Cartopy教学
Cartopy 教学
本章全部转载于‘微信公众号”气象科研猫“。
主要介绍了Cartopy的13个示例,如下。
1
import numpy as np
import matplotlib.pyplot as plt
import matplotlib.ticker as mticker
import cartopy.crs as ccrs
from cartopy.mpl.ticker import LongitudeFormatter, LatitudeFormatter
dlon, dlat = 60, 30 #设置步长
xticks = np.arange(0, 360.1, dlon) #设置绘图范围
yticks = np.arange(-90, 90.1, dlat)
fig = plt.figure(figsize=(6,5)) #设置画布大小
ax = fig.add_subplot(1,1,1, projection=ccrs.PlateCarree(central_longitude=180)) #添加图幅本体
ax.coastlines() #海岸线
gl = ax.gridlines(crs=ccrs.PlateCarree(), draw_labels=False,linewidth=1, linestyle=':', color='k', alpha=0.8) #格网
gl.xlocator = mticker.FixedLocator(xticks) #格网设置x轴刻度
gl.ylocator = mticker.FixedLocator(yticks)
ax.set_xticks(xticks, crs=ccrs.PlateCarree()) #图幅设置坐标轴刻度
ax.set_yticks(yticks, crs=ccrs.PlateCarree())

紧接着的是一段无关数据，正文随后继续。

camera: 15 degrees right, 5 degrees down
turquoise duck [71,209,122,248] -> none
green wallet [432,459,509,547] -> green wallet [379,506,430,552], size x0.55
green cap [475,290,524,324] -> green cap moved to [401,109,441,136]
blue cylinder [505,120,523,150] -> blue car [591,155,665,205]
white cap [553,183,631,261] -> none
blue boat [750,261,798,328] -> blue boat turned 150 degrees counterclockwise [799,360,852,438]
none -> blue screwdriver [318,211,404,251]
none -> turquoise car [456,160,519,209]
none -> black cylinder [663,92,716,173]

ax.xaxis.set_major_formatter(LongitudeFormatter(zero_direction_label=True)) #设置坐标轴刻度标签格式
ax.yaxis.set_major_formatter(LatitudeFormatter())
fig_fname = "全球地图.png"
#plt.savefig(fig_fname, dpi=500, bbox_inches='tight')

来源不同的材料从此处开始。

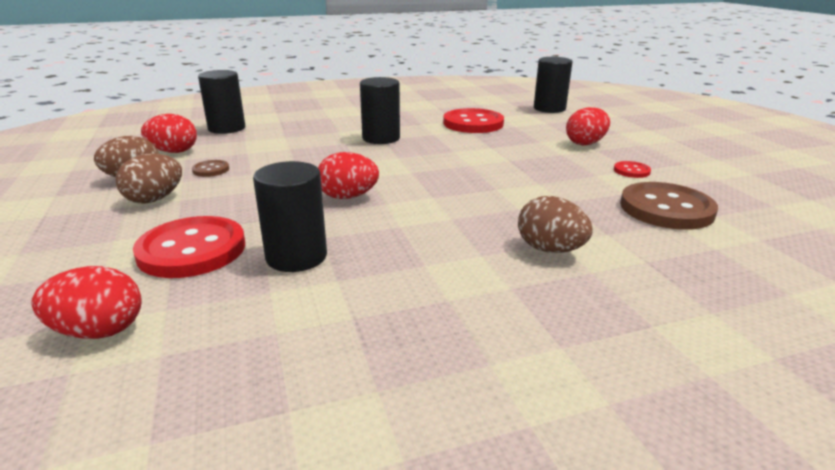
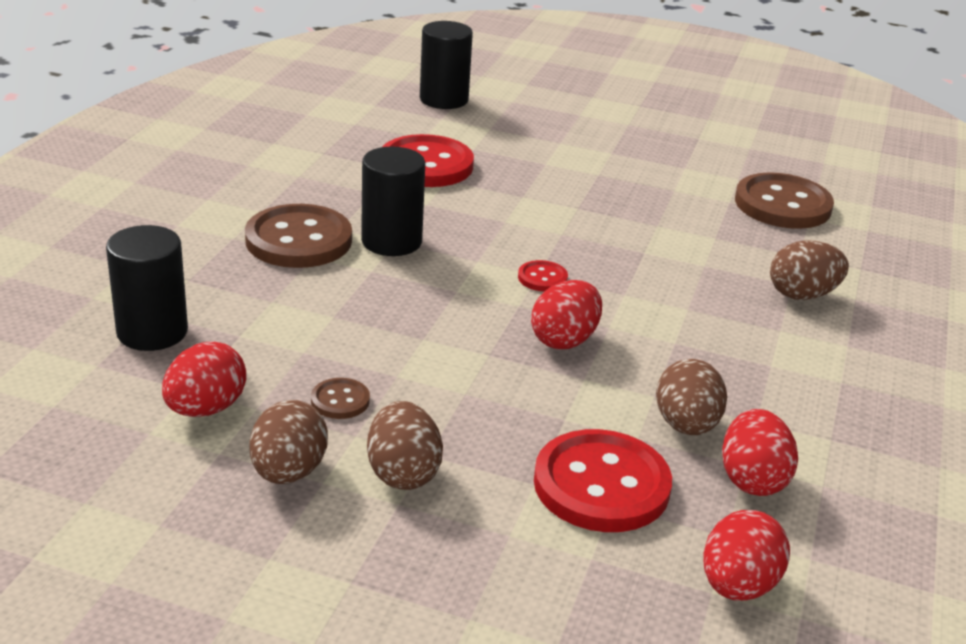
camera: 55 degrees left, 5 degrees up
black cylinder [253,161,327,272] -> brown egg [656,359,727,435]
red egg [566,107,610,145] -> red egg moved to [722,409,798,496]
red button [614,161,651,178] -> red button moved to [518,260,568,292]
none -> brown button [245,204,352,268]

plt.savefig('F:/Rpython/lp11/plot2.png',dpi=1200)
plt.show()
2
import numpy as np
import matplotlib.pyplot as plt
import cartopy.crs as ccrs
import cartopy.feature as cfeature
from cartopy.mpl.gridliner import LONGITUDE_FORMATTER, LATITUDE_FORMATTER
plt.clf()
fig = plt.figure(dpi=200)
# set the projection to PlateCarree
proj = ccrs.PlateCarree()
ax = fig.add_subplot(1, 1, 1, projection = proj)
ax.set_global()
# set the gridlines to dashed line and the transparency to 0.7
gl = ax.gridlines(ylocs=np.arange(-90,90+30,30),xlocs=np.arange(-180,180+60,60),draw_labels=True,linestyle='--',alpha=0.7)
gl.xlabels_top = False
gl.ylabels_right = False
gl.xformatter = LONGITUDE_FORMATTER
gl.yformatter = LATITUDE_FORMATTER
# set background image to 50-natural-earth-1-downsampled.png
ax.stock_img()
ax.add_feature(cfeature.COASTLINE)
ax.add_feature(cfeature.RIVERS)
ax.add_feature(cfeature.LAKES)
plt.savefig('F:/Rpython/lp11/plot11.png',dpi=600)
plt.show()
3
import numpy as np
import matplotlib.pyplot as plt
import cartopy.crs as ccrs
import cartopy.feature as cfeature
from cartopy.mpl.gridliner import LONGITUDE_FORMATTER, LATITUDE_FORMATTER
# Define the interested area
region = [70,140,15,60] # [west,east,south,north]
plt.clf()
fig = plt.figure(dpi=200)
# set the projection to PlateCarree
proj = ccrs.PlateCarree()
ax = fig.add_subplot(1, 1, 1,projection = proj)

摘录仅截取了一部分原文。